** SELECTED EXTRACT **
Organizations still saddled with departments that don’t want to share information with others in the company are naturally lacking efficiency, but more than that, they are forgoing their competitive advantage.

In a new study conducted by PricewaterhouseCoopers for supply chain planning solutions company JDA Software Group, only 18 percent of CEOs at the world’s leading companies have cut out operational silos.

And, the report said, “These companies expressed greater confidence in future revenue and profit growth than their peers, while achieving significant competitive advantage though lower costs and increased investments in customer-centric services.”

Of that 18 percent of companies sans silos, 63 percent said they are confident in profit growth for the coming year, compared to 43 percent of the overall CEOs surveyed.

“With the ease of market entrance for e-commerce retailers, the growing demands for omnichannel delivery speed and fulfillment options, and the continued rise of Amazon.com, there are plenty of external threats and internal challenges to keep CEOs up at night.”

But CEOs that have silo-less work environments where internal departments communicate and share relevant information, seem to be sleeping better at night.

Only 20 percent of CEOs who have removed silos from their organizations felt that failure to manage the costs of e-commerce fulfillment would greatly impact their business, versus 28 percent of CEOs as a whole who felt that way.

“Not only are CEOs who have removed business silos less concerned about the impact of omnichannel operations, they also appear to have significant cost advantage over those companies still operating in silos,” JDA noted.

Seventy-three percent of CEOs at companies still operating in silos say their costs for omnichannel fulfillment are increasing, while only 59 percent of those that have cut silos out point to costs going up.

** JOB A **
Reproduce the part of the silos article word for word, starting at "In a new study" and ending at "overall CEOs surveyed.".
The article and the records have no connection to each other.

[Saved data entries]
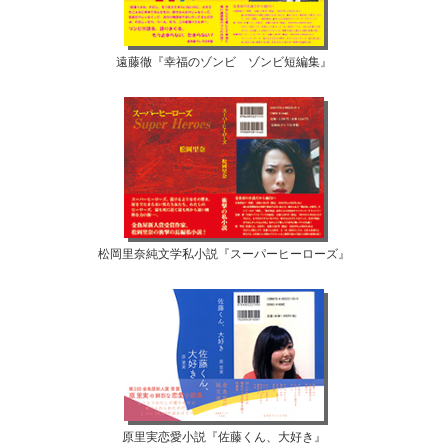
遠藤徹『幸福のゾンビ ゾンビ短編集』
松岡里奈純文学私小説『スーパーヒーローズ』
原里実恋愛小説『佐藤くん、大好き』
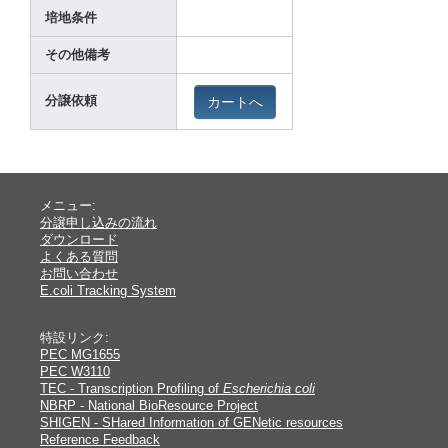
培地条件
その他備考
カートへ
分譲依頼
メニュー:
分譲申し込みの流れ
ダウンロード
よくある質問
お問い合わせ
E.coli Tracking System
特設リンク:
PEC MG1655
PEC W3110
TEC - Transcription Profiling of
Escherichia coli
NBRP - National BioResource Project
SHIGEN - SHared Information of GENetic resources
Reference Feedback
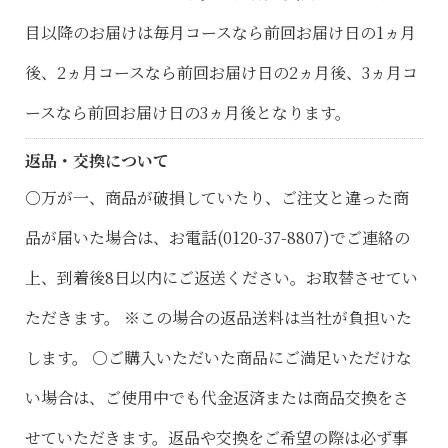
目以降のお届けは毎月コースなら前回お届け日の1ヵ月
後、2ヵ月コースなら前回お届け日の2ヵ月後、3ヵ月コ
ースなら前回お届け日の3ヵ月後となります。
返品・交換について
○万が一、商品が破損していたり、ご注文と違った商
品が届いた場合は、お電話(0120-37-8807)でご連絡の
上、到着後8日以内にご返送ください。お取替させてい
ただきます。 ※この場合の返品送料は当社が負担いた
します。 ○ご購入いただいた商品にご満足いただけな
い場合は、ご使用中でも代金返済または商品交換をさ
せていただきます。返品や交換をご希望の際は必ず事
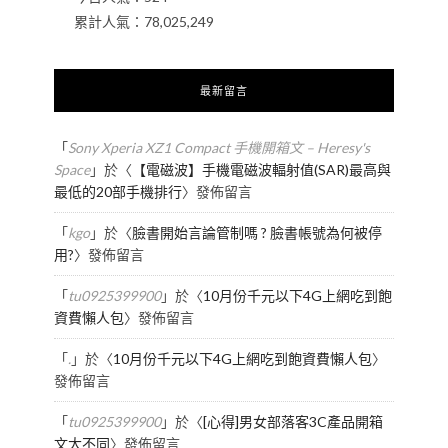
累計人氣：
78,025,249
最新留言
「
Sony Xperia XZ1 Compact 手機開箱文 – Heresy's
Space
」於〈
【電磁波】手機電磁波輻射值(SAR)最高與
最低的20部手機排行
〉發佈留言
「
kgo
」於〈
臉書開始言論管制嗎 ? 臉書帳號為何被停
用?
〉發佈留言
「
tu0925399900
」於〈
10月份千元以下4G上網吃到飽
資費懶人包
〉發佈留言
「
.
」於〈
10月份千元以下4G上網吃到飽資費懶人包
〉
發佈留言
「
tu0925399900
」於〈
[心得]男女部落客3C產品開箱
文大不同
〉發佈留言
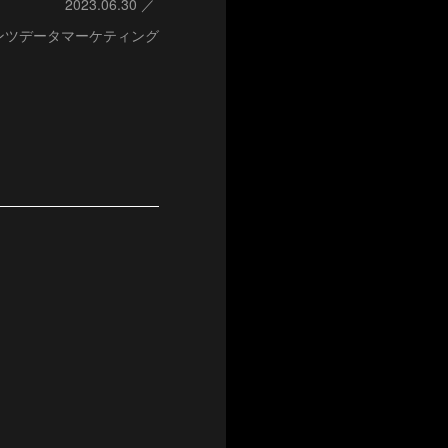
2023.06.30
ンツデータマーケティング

** JOB B **
Quote the records exactly, starting at the line that contains "目以降のお届けは毎月コースなら前回お届け日の1ヵ月" and ending at the last line of the records. Leave the pictures out.

** YOUR SOLUTION A **
In a new study conducted by PricewaterhouseCoopers for supply chain planning solutions company JDA Software Group, only 18 percent of CEOs at the world’s leading companies have cut out operational silos.

And, the report said, “These companies expressed greater confidence in future revenue and profit growth than their peers, while achieving significant competitive advantage though lower costs and increased investments in customer-centric services.”

Of that 18 percent of companies sans silos, 63 percent said they are confident in profit growth for the coming year, compared to 43 percent of the overall CEOs surveyed.

** YOUR SOLUTION B **
目以降のお届けは毎月コースなら前回お届け日の1ヵ月
後、2ヵ月コースなら前回お届け日の2ヵ月後、3ヵ月コ
ースなら前回お届け日の3ヵ月後となります。
返品・交換について
○万が一、商品が破損していたり、ご注文と違った商
品が届いた場合は、お電話(0120-37-8807)でご連絡の
上、到着後8日以内にご返送ください。お取替させてい
ただきます。 ※この場合の返品送料は当社が負担いた
します。 ○ご購入いただいた商品にご満足いただけな
い場合は、ご使用中でも代金返済または商品交換をさ
せていただきます。返品や交換をご希望の際は必ず事
累計人氣：
78,025,249
最新留言
「
Sony Xperia XZ1 Compact 手機開箱文 – Heresy's
Space
」於〈
【電磁波】手機電磁波輻射值(SAR)最高與
最低的20部手機排行
〉發佈留言
「
kgo
」於〈
臉書開始言論管制嗎 ? 臉書帳號為何被停
用?
〉發佈留言
「
tu0925399900
」於〈
10月份千元以下4G上網吃到飽
資費懶人包
〉發佈留言
「
.
」於〈
10月份千元以下4G上網吃到飽資費懶人包
〉
發佈留言
「
tu0925399900
」於〈
[心得]男女部落客3C產品開箱
文大不同
〉發佈留言
2023.06.30
ンツデータマーケティング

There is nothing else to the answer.